>> START Page excerpt

During past holiday road-trips to Italy, Spain and France, I often ended up parking in old barns and some dodgy sheds, but it was better than nothing. While this keeps it safe from thieves and vandals, it's not 100% safe from pigeons and owls.

My only concern is it may be a bit too heavy duty for occasional use on extended road trips and not easy to wash if it gets really dirty. There's a cheap one on Amazon for £17.70 that might suffice for those few occasions I'd actually use it.

https://www.amazon.co.uk/Cartrend-70341 ... +car+cover


----------



## SwissJetPilot (Apr 27, 2014)

This is the other one I'm considering. For £43.00 GBP, it's half the price as the first, yet twice that of the second. I'm starting to feel like Goldilocks and the Three Bears "...and this one is juuuuuust right!"

https://www.everycarcovered.com/collect ... -car-cover


----------



## DowneasTTer (Aug 9, 2017)

The thing I liked about the first one you listed is the mounting is party via magnets. Therefore, wind shouldn't buffet the paintwork as much. However, I could be all wet.....  I had a couple of California Tops on past rides but they were for use on open tops.


----------



## SwissJetPilot (Apr 27, 2014)

@ *DowneasTTer* - True. I would agree the first one is the most robust of the three and seems to offer the best fit. If I kept my Roadster outside all the time it would be the pick of the litter no question. However, in this case, I only need a half-cover for road-trips to keep the top clean and also keep the sun off. If it lasts a couple of seasons, that's good enough.

In this case, cheap, light weight and compact are really more important than fit and long term durability.

>> END Page excerpt

- **What is expected**:
Reproduce the passage of the car cover thread starting at "During past holiday" and ending at "actually use it.".

>> START Supplied data

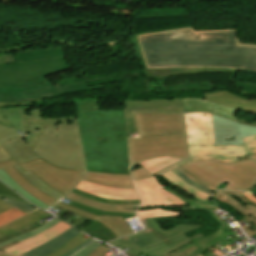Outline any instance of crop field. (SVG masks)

>> END Supplied data

- **Output of the exercise**:
During past holiday road-trips to Italy, Spain and France, I often ended up parking in old barns and some dodgy sheds, but it was better than nothing. While this keeps it safe from thieves and vandals, it's not 100% safe from pigeons and owls.

My only concern is it may be a bit too heavy duty for occasional use on extended road trips and not easy to wash if it gets really dirty. There's a cheap one on Amazon for £17.70 that might suffice for those few occasions I'd actually use it.